> [TEXT PASSAGE]:
*** Block opens ***
Chapter 39: No free man shall be arrested or imprisoned or disseised or outlawed or exiled or any way victimized, neither will we attack him or send anyone to attack him, except by the lawful judgment of his peers [in other words] by the law of [from] the land. Chapter 40: To no one will we sell, to no one will we refuse or delay right or justice.
 

Trial by jury in all cases, our English ancestors deemed (as Story correctly tells us), "the great protection of their civil  and political liberties, and watched with an unceasing jealousy and solicitude." "Nullus liber homo capiatur nec imprisonetur aut exulet, aut aliquo modo, destruator, etc.; nisi per legae judicium parium suorum, vel per legem terrea." Magna Carta [1225, 1297]
 

It put a stop to the robberies of petty government "authorized" tyrants:

Chapter 28: No constable or other bailiff of ours shall take anyone’s corn or other chattels [property] unless he pays on the spot in cash for them . .

Edward Coke’s Petition of Right

Four centuries after 1215, the 17th-century crisis of political legitimacy began. English reformers wished to show that they were not innovators but rather restorers of ancient and true ways that had been lost after 1066. From the Tudor autocracy at the beginning of the century to the Whig oligarchy at the end, and passing through civil wars among the “four kingdoms” and the bourgeois revolution in between—the crisis was conducted in terms of the Magna Carta.

Edward Coke was the hero of the Magna Carta’s chapter 39. Dismissed as Chief Justice of King’s Bench, imprisoned in the Tower, he helped draw the Petition of Right of 1628. Charles I heard he was working on a book on the Magna Carta. As Coke lay dying his chambers were ransacked and his manuscripts confiscated. At the beginning of the English Revolution, Parliament ordered their recovery, and they were published posthumously in 1642.
*** Block closes ***
> [ACTIVITIES]:
#1 According to the Magna Carta passage, in what year were Coke's manuscripts published?
#2 Check each statement against the Magna Carta passage. Answer yes or no, and quote the words that decide it. (a) Coke was held in the Tower. (b) Chapter 28 allows a constable to take someone's corn and pay for it later. (c) The Petition of Right dates from 1642.
#3 Go on with the passage on Magna Carta and Edward Coke, starting after its final sentence.
The lines that come after this point are separate material and are not part of the Magna Carta passage.

[Dataset entries]
*** Block opens ***
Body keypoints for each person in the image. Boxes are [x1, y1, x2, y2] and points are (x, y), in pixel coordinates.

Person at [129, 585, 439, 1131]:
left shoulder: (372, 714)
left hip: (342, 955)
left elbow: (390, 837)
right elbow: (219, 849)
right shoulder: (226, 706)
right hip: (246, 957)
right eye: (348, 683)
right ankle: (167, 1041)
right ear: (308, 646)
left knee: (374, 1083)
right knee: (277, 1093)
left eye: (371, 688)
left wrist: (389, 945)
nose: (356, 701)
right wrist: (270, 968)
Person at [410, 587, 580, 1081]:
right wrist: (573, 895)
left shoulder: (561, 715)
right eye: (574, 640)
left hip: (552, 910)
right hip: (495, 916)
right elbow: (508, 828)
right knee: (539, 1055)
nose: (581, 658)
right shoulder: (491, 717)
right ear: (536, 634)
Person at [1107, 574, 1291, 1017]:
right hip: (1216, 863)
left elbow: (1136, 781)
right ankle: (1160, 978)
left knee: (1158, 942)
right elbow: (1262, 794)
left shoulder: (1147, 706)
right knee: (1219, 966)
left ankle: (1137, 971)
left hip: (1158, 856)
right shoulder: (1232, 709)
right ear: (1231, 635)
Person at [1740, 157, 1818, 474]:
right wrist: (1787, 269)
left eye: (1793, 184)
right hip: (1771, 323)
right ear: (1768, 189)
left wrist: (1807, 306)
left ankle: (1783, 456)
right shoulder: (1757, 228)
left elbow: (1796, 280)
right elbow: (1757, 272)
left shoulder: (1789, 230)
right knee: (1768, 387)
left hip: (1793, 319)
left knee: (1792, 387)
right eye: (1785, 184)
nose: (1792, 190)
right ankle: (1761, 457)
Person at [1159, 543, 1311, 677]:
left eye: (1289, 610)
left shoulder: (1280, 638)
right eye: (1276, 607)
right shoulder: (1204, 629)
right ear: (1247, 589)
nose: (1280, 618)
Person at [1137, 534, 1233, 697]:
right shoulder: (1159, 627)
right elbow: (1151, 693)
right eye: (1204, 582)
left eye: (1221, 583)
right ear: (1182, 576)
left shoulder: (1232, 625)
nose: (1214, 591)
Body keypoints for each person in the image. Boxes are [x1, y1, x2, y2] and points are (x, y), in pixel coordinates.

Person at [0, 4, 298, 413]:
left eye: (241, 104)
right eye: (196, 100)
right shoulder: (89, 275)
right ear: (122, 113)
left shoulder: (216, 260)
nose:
*** Block closes ***
> [PER-TASK ANSWERS]:
#1 1642, after his death.

#2 (a) Yes: "imprisoned in the Tower". (b) No: "unless he pays on the spot in cash for them". (c) No: "the Petition of Right of 1628".

#3
Coke’s interpretations focused on chapter 39, which is declaratory of the old law of England, ancient and fundamental. He linked it to Parliament and “due process of law.” He found that it prohibited torture. It upheld habeas corpus. It provided trial by jury. It established rule by law.
 

The Levellers Embody the Magna Carta

Coke’s chapter 39 as it spread through the empire can be contrasted with its interpretation by commoners in the 17th century. As the early Stuarts sought to intensify their exploitation of forest resources during the transition to coal, they met objections, not from barons so much as from the common people, for the common people were often people with rights in the commons.

In response the Levellers fought for “the right, freedome, safety, and well-being of every particular man, woman, and child in England.” They argued that Parliament may not act against the fundamental law of the land as expressed in the Magna Carta. It became “the Englishman’s legall birthright and inheritance.” “Free-Born John” Lilburne based his arguments on the Magna Carta; he said “the liberty of the whole English nation” is in clause 39.

William Blackstone tells us that it was not until September 11, 1217, that France and England made peace, at an island in the river Thames near Kingston. Barefoot and shirtless, Louis was required to renounce all claim to the English throne and to restore the charters of liberties granted by King John. Not only did the treaty put an end to two years of civil war, but as the Victorian constitutional historian, William Stubbs, concluded, the treaty was “in practical importance, scarcely inferior to the charter itself.” While the charter served a treaty-like function during the baronial wars, its reissue in time of peace established it as a basis of government.

The survival of the original Magna Carta of King John thus depended on the peace of September 11, 1217. This is not all. In the following days the new king granted a new charter of liberties, based on the 1215 charter and “also a charter of the forest,” drafted in 1217. Unlike the 1215 version known to us, the final form of the Magna Carta was in fact comprised of two charters.

The charters were reissued together in 1225.9 They were published by being read aloud four times a year: at the feast of St. Michael’s, Christmas, Easter, and at the feast of St. John’s. They were read in Latin certainly, in French translation probably, and in English possibly. William McKechnie states, “it marked the final form assumed by the Magna Carta.”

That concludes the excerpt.